An example of internal generic method adopted from Stackoverflow,
# Constructor function for class
myclass <- function(x, n) {
structure(x, class = "myclass", n = n)
}
# Generic methods to extend the 'c' and '['
c.myclass <- function(..., recursive = FALSE) {
dots <- list(...)
ns <- sapply(dots, attr, which = "n")
classes <- rep("myclass", length(dots))
res <- structure(unlist(dots, recursive = FALSE), class = classes)
attr(res, "n") <- ns
return (res)
}
`[.myclass` <- function (x, i) {
y <- unclass(x)[i]
ns <- attr(x, "n")[i]
class(y) <- "myclass"
attr(y, "n") <- ns
return (y)
}
# Creating object of class type
> x1 <- myclass(1, 5)
> x2 <- myclass(2, 6)
> c(x1, x2)
[1] 1 2
attr(,"class")
[1] "myclass" "myclass"
attr(,"n")
[1] 5 6
> c(x1, x2)[2]
[1] 2
Generalizing the constructor functions
Now coming back to class constructor functions, for a given class constructor function can be generalized so that it can accommodate different type of forms for the class.
# Generalised Constructor function for class geom
geom <- function(x, ...) UseMethod("geom")
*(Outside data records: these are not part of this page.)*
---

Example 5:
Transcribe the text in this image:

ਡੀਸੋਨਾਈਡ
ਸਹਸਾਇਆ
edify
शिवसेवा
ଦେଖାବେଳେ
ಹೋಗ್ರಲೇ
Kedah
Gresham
geom.default <- function(x, ...) {
object <- list(area = x^2)
class(object) <- "geom"
return (object)
}
geom.rectangle <- function(x, ...) {
args <- list(...)
object <- list(area = x*as.numeric(args[1]))
class(object) <- "geom"
return (object)
}
geom.triangle <- function(x,...) {
args <- list(...)
object <- list(area = (x*as.numeric(args[1])*as.numeric(args[2]))/2)
class(object) <- "geom"
return (object)
}
> my.object1 <- geom(3)
> my.object1
$area
[1] 9
attr(,"class")
[1] "geom"
> my.object2 <- geom.rectangle(3,4)
> my.object2
$area
[1] 12
attr(,"class")
[1] "geom"
> my.object3 <- geom.triangle(3,4,5)
> my.object3
$area
[1] 30
attr(,"class")
[1] "geom"